(Stored items from a collection)
━━━━━━━━━━
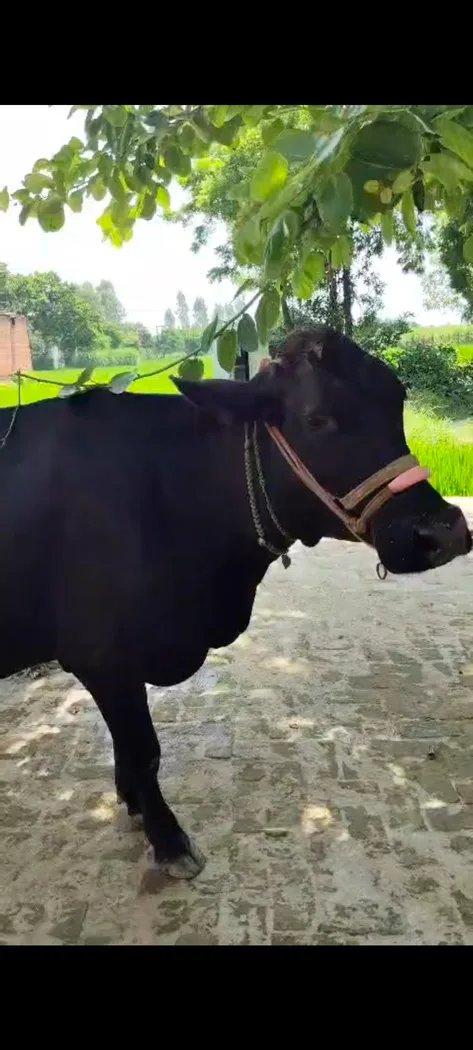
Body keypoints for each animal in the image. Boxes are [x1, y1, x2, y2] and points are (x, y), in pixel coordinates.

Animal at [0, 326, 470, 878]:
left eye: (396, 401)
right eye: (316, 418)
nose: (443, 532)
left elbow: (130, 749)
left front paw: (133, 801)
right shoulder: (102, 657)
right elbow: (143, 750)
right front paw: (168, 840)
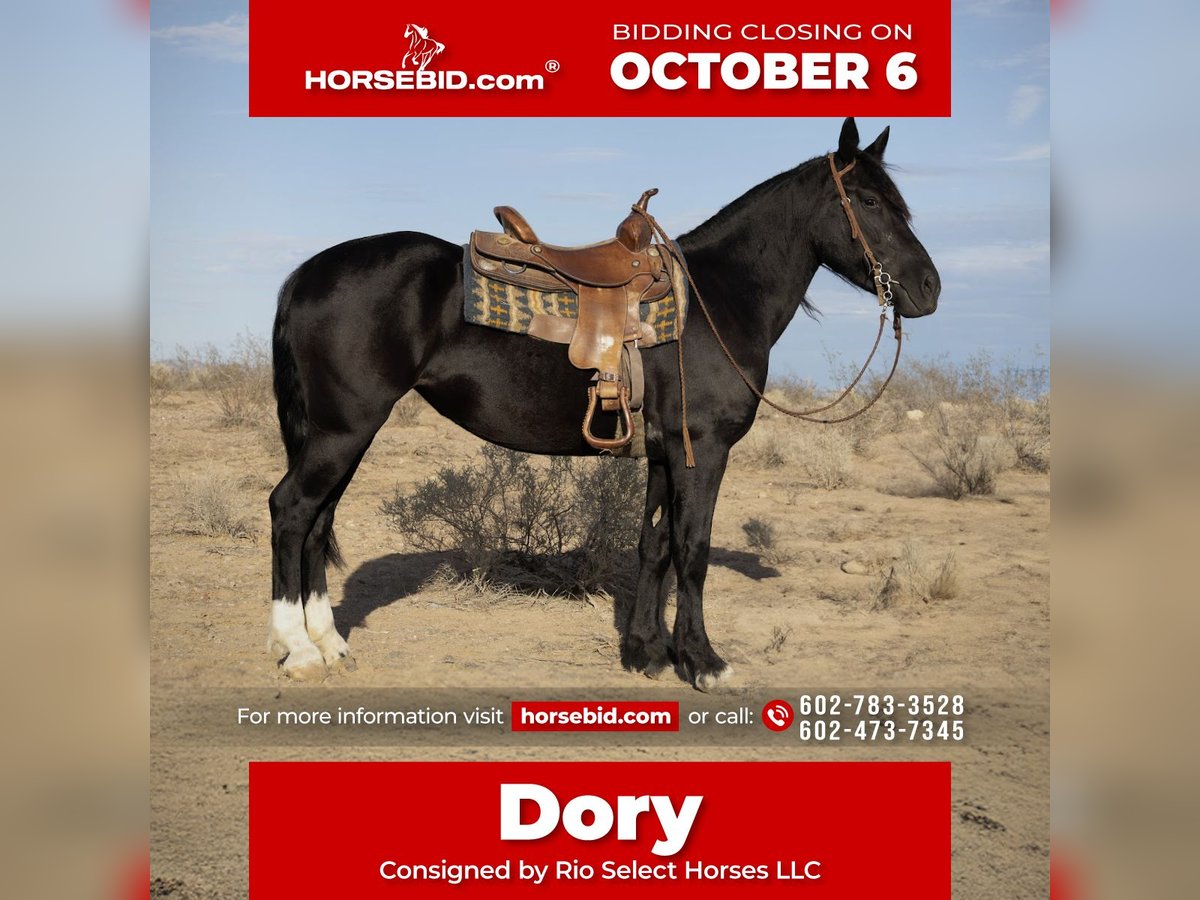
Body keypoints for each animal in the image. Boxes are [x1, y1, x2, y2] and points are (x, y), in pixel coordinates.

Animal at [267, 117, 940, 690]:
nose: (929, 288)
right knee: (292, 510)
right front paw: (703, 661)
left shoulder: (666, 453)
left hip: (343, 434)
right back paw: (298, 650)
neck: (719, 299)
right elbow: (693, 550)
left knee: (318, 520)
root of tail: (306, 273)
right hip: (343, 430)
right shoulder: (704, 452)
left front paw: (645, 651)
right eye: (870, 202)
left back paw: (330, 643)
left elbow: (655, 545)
━━━━━━━━━━
◆ What is being asked
Please copy the data above exactly; the pictures do not belong in the copy.

◆ Response to this task
Body keypoints for each animal in the image. Boxes are [x1, y1, x2, y2] and points are (x, y), in pixel coordinates.

Animal at [0, 326, 470, 878]:
left eye: (396, 401)
right eye: (316, 418)
nose: (443, 532)
left elbow: (130, 749)
left front paw: (133, 801)
right shoulder: (102, 657)
right elbow: (143, 750)
right front paw: (168, 840)
Body keypoints for each animal in the image. Boxes are [x1, y1, x2, y2] and points are (x, y), in pixel coordinates.

Animal at [267, 117, 940, 690]:
nose: (929, 288)
right knee: (292, 510)
right front paw: (703, 661)
left shoulder: (666, 453)
left hip: (343, 434)
right back paw: (298, 650)
neck: (719, 299)
right elbow: (693, 550)
left knee: (318, 520)
root of tail: (306, 273)
right hip: (343, 430)
right shoulder: (704, 452)
left front paw: (645, 651)
right eye: (870, 202)
left back paw: (330, 643)
left elbow: (655, 545)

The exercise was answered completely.